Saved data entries
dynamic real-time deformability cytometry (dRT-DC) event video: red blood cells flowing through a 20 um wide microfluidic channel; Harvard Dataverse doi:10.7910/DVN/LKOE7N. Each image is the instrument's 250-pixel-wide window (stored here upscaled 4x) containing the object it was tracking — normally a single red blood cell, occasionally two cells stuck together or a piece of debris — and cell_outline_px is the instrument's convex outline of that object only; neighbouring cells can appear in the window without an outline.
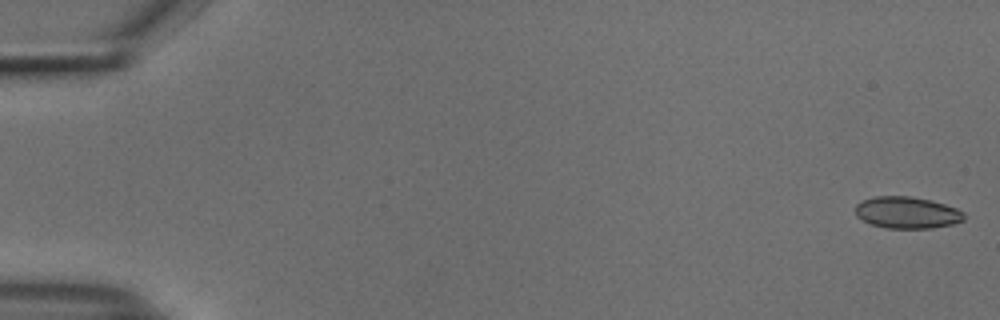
{"species": "common noctule bat (a hibernating species)", "species_latin": "Nyctalus noctula", "temperature_condition": "cold", "stored_images_in_passage": 54, "camera_frame_rate_fps": 3000, "um_per_image_px": 0.085, "animal": {"sex": "male", "body_mass_g": 18.8}, "frame": {"image": 1, "passage_image": 1, "time_ms": 0.0, "image_size_px": [1000, 320], "cell_outline_px": [[964, 220], [952, 224], [932, 228], [888, 228], [872, 224], [856, 216], [856, 204], [864, 200], [876, 196], [908, 196], [928, 200], [944, 204], [956, 208], [964, 212]], "centroid_in_image_um": [77.11, 18.07], "position_along_channel_um": 7.9, "area_um2": 19.83}}
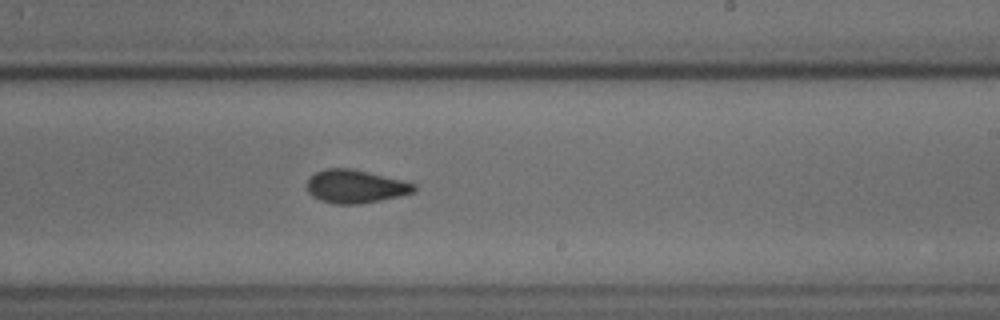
{"frame": {"image": 2, "passage_image": 33, "time_ms": 10.667, "image_size_px": [1000, 320], "cell_outline_px": [[416, 192], [400, 196], [360, 204], [336, 204], [320, 200], [312, 196], [308, 192], [308, 180], [316, 172], [324, 168], [352, 168], [416, 184]], "centroid_in_image_um": [30.21, 15.85], "position_along_channel_um": 258.8, "area_um2": 20.63}}
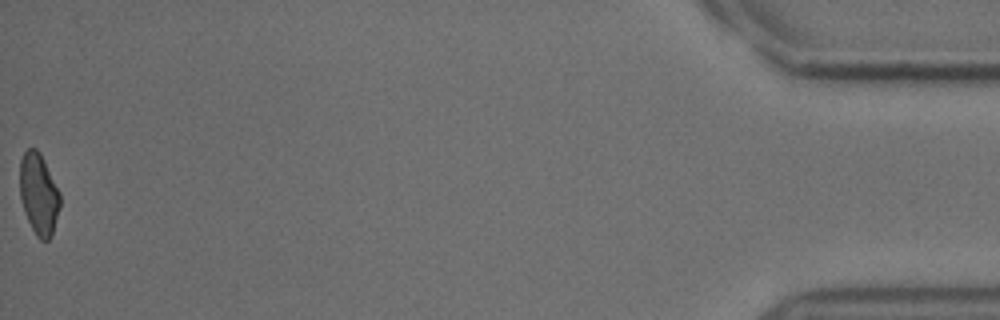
{"frame": {"image": 3, "passage_image": 54, "time_ms": 17.667, "image_size_px": [1000, 320], "cell_outline_px": [[60, 208], [52, 232], [48, 240], [40, 240], [36, 236], [24, 212], [20, 196], [20, 160], [24, 152], [28, 148], [36, 148], [40, 152], [60, 192]], "centroid_in_image_um": [3.29, 16.47], "position_along_channel_um": 431.9, "area_um2": 19.02}, "authors_computed_cell_mechanics": {"area_um2": 20.5479, "velocity_mm_per_s": 3.7837, "shape_relaxation_time_tau1_ms": null, "shape_relaxation_time_tau2_ms": 1.4777, "deformation_change_tau1": null, "deformation_change_tau2": 0.0499}}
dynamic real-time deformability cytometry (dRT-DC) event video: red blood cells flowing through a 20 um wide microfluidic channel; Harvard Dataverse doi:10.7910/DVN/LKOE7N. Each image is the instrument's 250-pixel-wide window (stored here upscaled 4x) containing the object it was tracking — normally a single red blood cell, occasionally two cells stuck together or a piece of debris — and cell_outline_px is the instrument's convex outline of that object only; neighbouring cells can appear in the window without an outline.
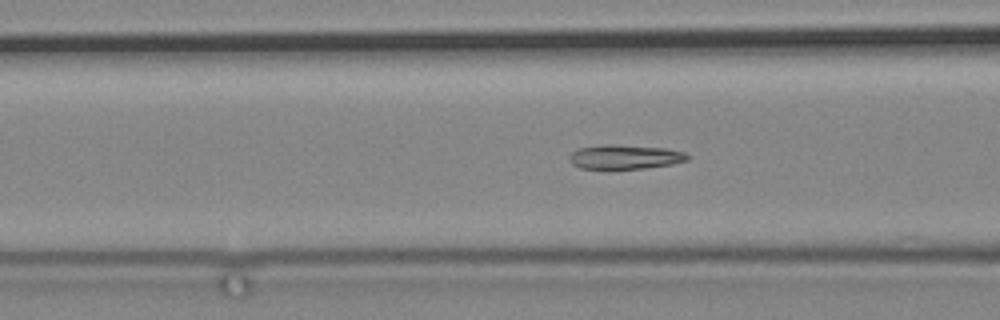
{"species": "common noctule bat (a hibernating species)", "species_latin": "Nyctalus noctula", "temperature_condition": "cold", "stored_images_in_passage": 75, "camera_frame_rate_fps": 3000, "um_per_image_px": 0.085, "animal": {"sex": "male", "body_mass_g": 19.2, "forearm_length_mm": 51.8}, "frame": {"image": 1, "passage_image": 37, "time_ms": 12.0, "image_size_px": [1000, 320], "cell_outline_px": [[688, 160], [672, 164], [644, 168], [580, 168], [572, 164], [568, 156], [572, 152], [580, 148], [604, 144], [612, 144], [664, 148], [684, 152], [688, 156]], "centroid_in_image_um": [53.1, 13.33], "position_along_channel_um": 113.5, "area_um2": 16.47}}
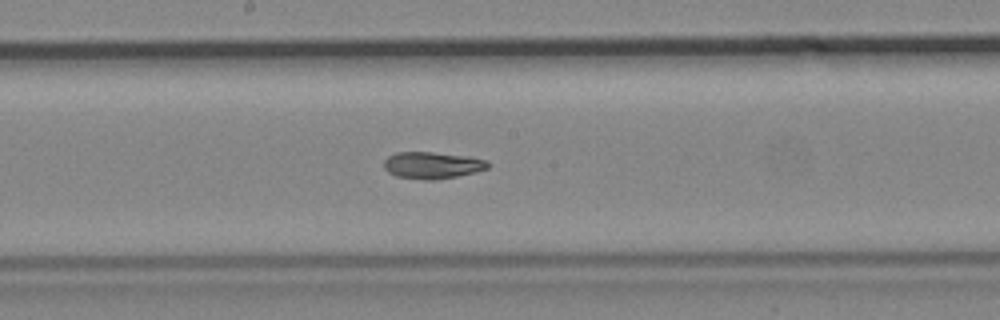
{"frame": {"image": 2, "passage_image": 46, "time_ms": 15.0, "image_size_px": [1000, 320], "cell_outline_px": [[488, 168], [456, 176], [432, 180], [424, 180], [396, 176], [388, 172], [384, 168], [384, 160], [388, 156], [396, 152], [432, 152], [468, 156], [484, 160], [488, 164]], "centroid_in_image_um": [36.67, 14.04], "position_along_channel_um": 211.5, "area_um2": 16.01}}
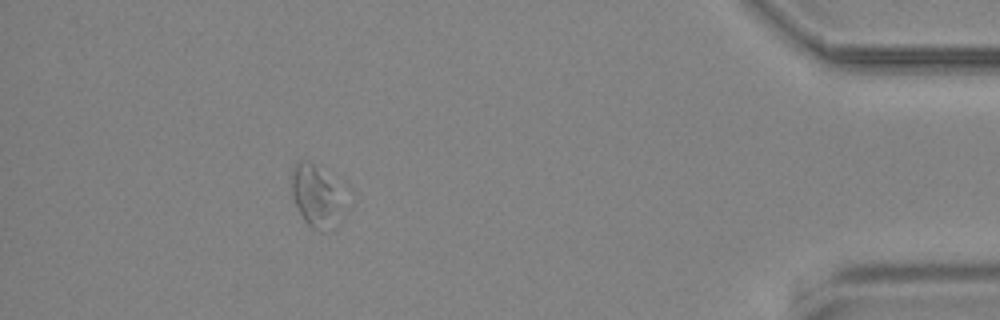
{"frame": {"image": 3, "passage_image": 69, "time_ms": 22.667, "image_size_px": [1000, 320], "cell_outline_px": [[340, 220], [336, 228], [328, 232], [320, 232], [312, 228], [304, 220], [292, 196], [292, 168], [300, 160], [308, 160], [312, 164], [328, 184], [340, 204]], "centroid_in_image_um": [26.75, 16.82], "position_along_channel_um": 408.5, "area_um2": 17.11}}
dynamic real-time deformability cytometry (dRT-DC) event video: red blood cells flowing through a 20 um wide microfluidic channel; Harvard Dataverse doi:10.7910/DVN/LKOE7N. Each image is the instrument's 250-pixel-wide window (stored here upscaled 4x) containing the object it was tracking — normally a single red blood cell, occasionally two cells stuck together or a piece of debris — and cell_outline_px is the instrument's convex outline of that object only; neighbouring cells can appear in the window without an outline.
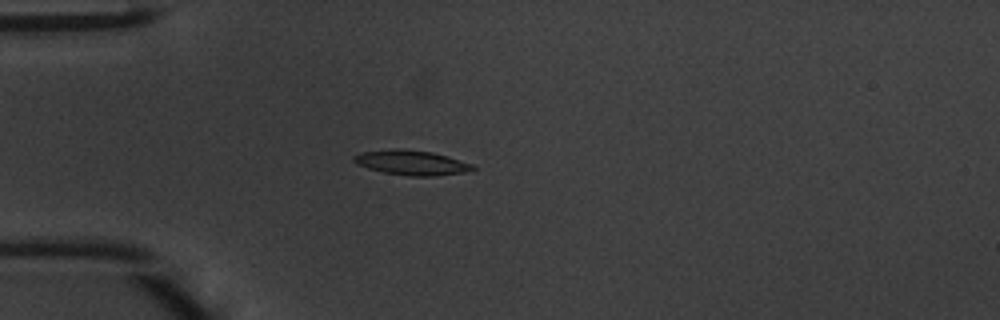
{"species": "common noctule bat (a hibernating species)", "species_latin": "Nyctalus noctula", "temperature_condition": "warm", "stored_images_in_passage": 47, "camera_frame_rate_fps": 3000, "um_per_image_px": 0.085, "animal": {"sex": "male", "body_mass_g": 20.1, "forearm_length_mm": 53.5}, "frame": {"image": 1, "passage_image": 13, "time_ms": 4.0, "image_size_px": [1000, 320], "cell_outline_px": [[476, 168], [464, 172], [432, 176], [408, 176], [384, 172], [368, 168], [356, 164], [352, 160], [352, 156], [364, 152], [396, 148], [400, 148], [432, 152], [472, 164]], "centroid_in_image_um": [34.93, 13.82], "position_along_channel_um": 50.1, "area_um2": 16.94}}
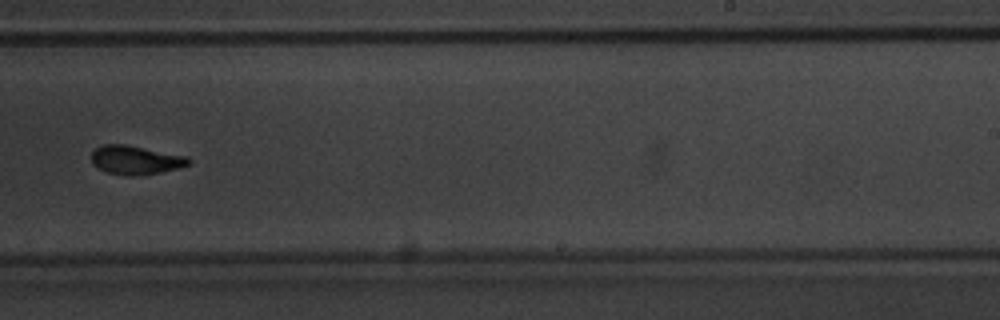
{"frame": {"image": 2, "passage_image": 30, "time_ms": 9.667, "image_size_px": [1000, 320], "cell_outline_px": [[192, 160], [188, 164], [180, 168], [160, 172], [132, 176], [128, 176], [108, 172], [92, 164], [92, 152], [100, 144], [124, 144], [188, 156]], "centroid_in_image_um": [11.54, 13.59], "position_along_channel_um": 277.5, "area_um2": 16.24}}
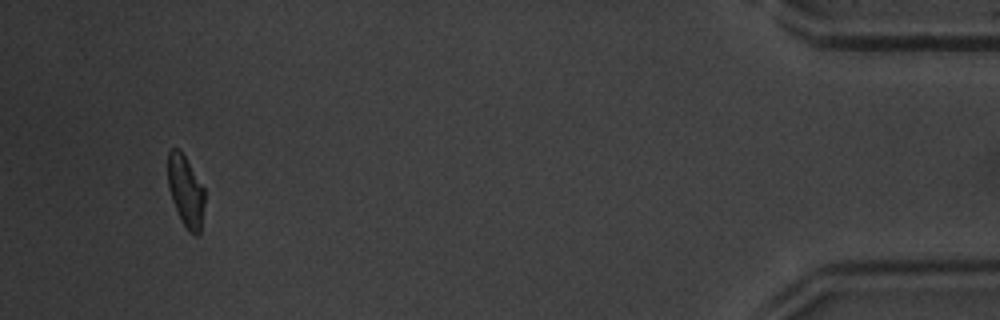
{"frame": {"image": 3, "passage_image": 45, "time_ms": 14.667, "image_size_px": [1000, 320], "cell_outline_px": [[204, 204], [200, 232], [196, 236], [188, 232], [172, 200], [168, 188], [168, 152], [172, 148], [180, 148], [204, 188]], "centroid_in_image_um": [15.78, 16.22], "position_along_channel_um": 419.4, "area_um2": 15.14}, "authors_computed_cell_mechanics": {"area_um2": 16.0684, "velocity_mm_per_s": 4.2567, "shape_relaxation_time_tau1_ms": 3.5791, "shape_relaxation_time_tau2_ms": 2.1097, "deformation_change_tau1": 0.1586, "deformation_change_tau2": 0.0878}}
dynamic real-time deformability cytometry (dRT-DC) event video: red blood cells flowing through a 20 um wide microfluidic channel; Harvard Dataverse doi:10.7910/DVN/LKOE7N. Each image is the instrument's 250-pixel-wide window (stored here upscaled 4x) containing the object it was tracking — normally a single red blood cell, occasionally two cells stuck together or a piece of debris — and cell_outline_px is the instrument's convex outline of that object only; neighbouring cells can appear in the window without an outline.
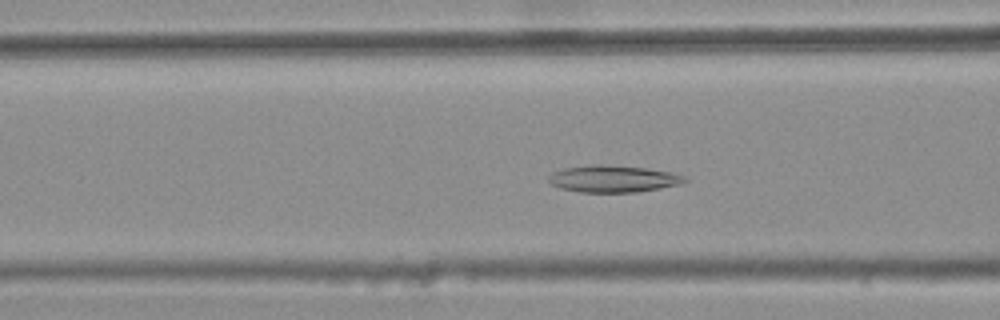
{"species": "common noctule bat (a hibernating species)", "species_latin": "Nyctalus noctula", "temperature_condition": "warm", "stored_images_in_passage": 34, "camera_frame_rate_fps": 3000, "um_per_image_px": 0.085, "animal": {"sex": "female", "body_mass_g": 25.1}, "frame": {"image": 1, "passage_image": 10, "time_ms": 3.0, "image_size_px": [1000, 320], "cell_outline_px": [[688, 180], [680, 184], [660, 188], [636, 192], [580, 192], [560, 188], [552, 184], [548, 180], [548, 176], [552, 172], [564, 168], [592, 164], [600, 164], [644, 168], [672, 172], [684, 176]], "centroid_in_image_um": [52.1, 15.19], "position_along_channel_um": 114.5, "area_um2": 21.27}}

Direction
Return the full material word for word. Do not include the pictures.

Result of this exercise
dynamic real-time deformability cytometry (dRT-DC) event video: red blood cells flowing through a 20 um wide microfluidic channel; Harvard Dataverse doi:10.7910/DVN/LKOE7N. Each image is the instrument's 250-pixel-wide window (stored here upscaled 4x) containing the object it was tracking — normally a single red blood cell, occasionally two cells stuck together or a piece of debris — and cell_outline_px is the instrument's convex outline of that object only; neighbouring cells can appear in the window without an outline.
{"species": "common noctule bat (a hibernating species)", "species_latin": "Nyctalus noctula", "temperature_condition": "cold", "stored_images_in_passage": 54, "camera_frame_rate_fps": 3000, "um_per_image_px": 0.085, "animal": {"sex": "male", "body_mass_g": 18.8}, "frame": {"image": 1, "passage_image": 1, "time_ms": 0.0, "image_size_px": [1000, 320], "cell_outline_px": [[964, 220], [952, 224], [932, 228], [888, 228], [872, 224], [856, 216], [856, 204], [864, 200], [876, 196], [908, 196], [928, 200], [944, 204], [956, 208], [964, 212]], "centroid_in_image_um": [77.11, 18.07], "position_along_channel_um": 7.9, "area_um2": 19.83}}
{"frame": {"image": 2, "passage_image": 33, "time_ms": 10.667, "image_size_px": [1000, 320], "cell_outline_px": [[416, 192], [400, 196], [360, 204], [336, 204], [320, 200], [312, 196], [308, 192], [308, 180], [316, 172], [324, 168], [352, 168], [416, 184]], "centroid_in_image_um": [30.21, 15.85], "position_along_channel_um": 258.8, "area_um2": 20.63}}
{"frame": {"image": 3, "passage_image": 54, "time_ms": 17.667, "image_size_px": [1000, 320], "cell_outline_px": [[60, 208], [52, 232], [48, 240], [40, 240], [36, 236], [24, 212], [20, 196], [20, 160], [24, 152], [28, 148], [36, 148], [40, 152], [60, 192]], "centroid_in_image_um": [3.29, 16.47], "position_along_channel_um": 431.9, "area_um2": 19.02}, "authors_computed_cell_mechanics": {"area_um2": 20.5479, "velocity_mm_per_s": 3.7837, "shape_relaxation_time_tau1_ms": null, "shape_relaxation_time_tau2_ms": 1.4777, "deformation_change_tau1": null, "deformation_change_tau2": 0.0499}}
dynamic real-time deformability cytometry (dRT-DC) event video: red blood cells flowing through a 20 um wide microfluidic channel; Harvard Dataverse doi:10.7910/DVN/LKOE7N. Each image is the instrument's 250-pixel-wide window (stored here upscaled 4x) containing the object it was tracking — normally a single red blood cell, occasionally two cells stuck together or a piece of debris — and cell_outline_px is the instrument's convex outline of that object only; neighbouring cells can appear in the window without an outline.
{"species": "common noctule bat (a hibernating species)", "species_latin": "Nyctalus noctula", "temperature_condition": "cold", "stored_images_in_passage": 75, "camera_frame_rate_fps": 3000, "um_per_image_px": 0.085, "animal": {"sex": "male", "body_mass_g": 19.2, "forearm_length_mm": 51.8}, "frame": {"image": 1, "passage_image": 37, "time_ms": 12.0, "image_size_px": [1000, 320], "cell_outline_px": [[688, 160], [672, 164], [644, 168], [580, 168], [572, 164], [568, 156], [572, 152], [580, 148], [604, 144], [612, 144], [664, 148], [684, 152], [688, 156]], "centroid_in_image_um": [53.1, 13.33], "position_along_channel_um": 113.5, "area_um2": 16.47}}
{"frame": {"image": 2, "passage_image": 46, "time_ms": 15.0, "image_size_px": [1000, 320], "cell_outline_px": [[488, 168], [456, 176], [432, 180], [424, 180], [396, 176], [388, 172], [384, 168], [384, 160], [388, 156], [396, 152], [432, 152], [468, 156], [484, 160], [488, 164]], "centroid_in_image_um": [36.67, 14.04], "position_along_channel_um": 211.5, "area_um2": 16.01}}
{"frame": {"image": 3, "passage_image": 69, "time_ms": 22.667, "image_size_px": [1000, 320], "cell_outline_px": [[340, 220], [336, 228], [328, 232], [320, 232], [312, 228], [304, 220], [292, 196], [292, 168], [300, 160], [308, 160], [312, 164], [328, 184], [340, 204]], "centroid_in_image_um": [26.75, 16.82], "position_along_channel_um": 408.5, "area_um2": 17.11}}
dynamic real-time deformability cytometry (dRT-DC) event video: red blood cells flowing through a 20 um wide microfluidic channel; Harvard Dataverse doi:10.7910/DVN/LKOE7N. Each image is the instrument's 250-pixel-wide window (stored here upscaled 4x) containing the object it was tracking — normally a single red blood cell, occasionally two cells stuck together or a piece of debris — and cell_outline_px is the instrument's convex outline of that object only; neighbouring cells can appear in the window without an outline.
{"species": "common noctule bat (a hibernating species)", "species_latin": "Nyctalus noctula", "temperature_condition": "warm", "stored_images_in_passage": 47, "camera_frame_rate_fps": 3000, "um_per_image_px": 0.085, "animal": {"sex": "male", "body_mass_g": 20.1, "forearm_length_mm": 53.5}, "frame": {"image": 1, "passage_image": 13, "time_ms": 4.0, "image_size_px": [1000, 320], "cell_outline_px": [[476, 168], [464, 172], [432, 176], [408, 176], [384, 172], [368, 168], [356, 164], [352, 160], [352, 156], [364, 152], [396, 148], [400, 148], [432, 152], [472, 164]], "centroid_in_image_um": [34.93, 13.82], "position_along_channel_um": 50.1, "area_um2": 16.94}}
{"frame": {"image": 2, "passage_image": 30, "time_ms": 9.667, "image_size_px": [1000, 320], "cell_outline_px": [[192, 160], [188, 164], [180, 168], [160, 172], [132, 176], [128, 176], [108, 172], [92, 164], [92, 152], [100, 144], [124, 144], [188, 156]], "centroid_in_image_um": [11.54, 13.59], "position_along_channel_um": 277.5, "area_um2": 16.24}}
{"frame": {"image": 3, "passage_image": 45, "time_ms": 14.667, "image_size_px": [1000, 320], "cell_outline_px": [[204, 204], [200, 232], [196, 236], [188, 232], [172, 200], [168, 188], [168, 152], [172, 148], [180, 148], [204, 188]], "centroid_in_image_um": [15.78, 16.22], "position_along_channel_um": 419.4, "area_um2": 15.14}, "authors_computed_cell_mechanics": {"area_um2": 16.0684, "velocity_mm_per_s": 4.2567, "shape_relaxation_time_tau1_ms": 3.5791, "shape_relaxation_time_tau2_ms": 2.1097, "deformation_change_tau1": 0.1586, "deformation_change_tau2": 0.0878}}
dynamic real-time deformability cytometry (dRT-DC) event video: red blood cells flowing through a 20 um wide microfluidic channel; Harvard Dataverse doi:10.7910/DVN/LKOE7N. Each image is the instrument's 250-pixel-wide window (stored here upscaled 4x) containing the object it was tracking — normally a single red blood cell, occasionally two cells stuck together or a piece of debris — and cell_outline_px is the instrument's convex outline of that object only; neighbouring cells can appear in the window without an outline.
{"species": "common noctule bat (a hibernating species)", "species_latin": "Nyctalus noctula", "temperature_condition": "warm", "stored_images_in_passage": 34, "camera_frame_rate_fps": 3000, "um_per_image_px": 0.085, "animal": {"sex": "female", "body_mass_g": 25.1}, "frame": {"image": 1, "passage_image": 10, "time_ms": 3.0, "image_size_px": [1000, 320], "cell_outline_px": [[688, 180], [680, 184], [660, 188], [636, 192], [580, 192], [560, 188], [552, 184], [548, 180], [548, 176], [552, 172], [564, 168], [592, 164], [600, 164], [644, 168], [672, 172], [684, 176]], "centroid_in_image_um": [52.1, 15.19], "position_along_channel_um": 114.5, "area_um2": 21.27}}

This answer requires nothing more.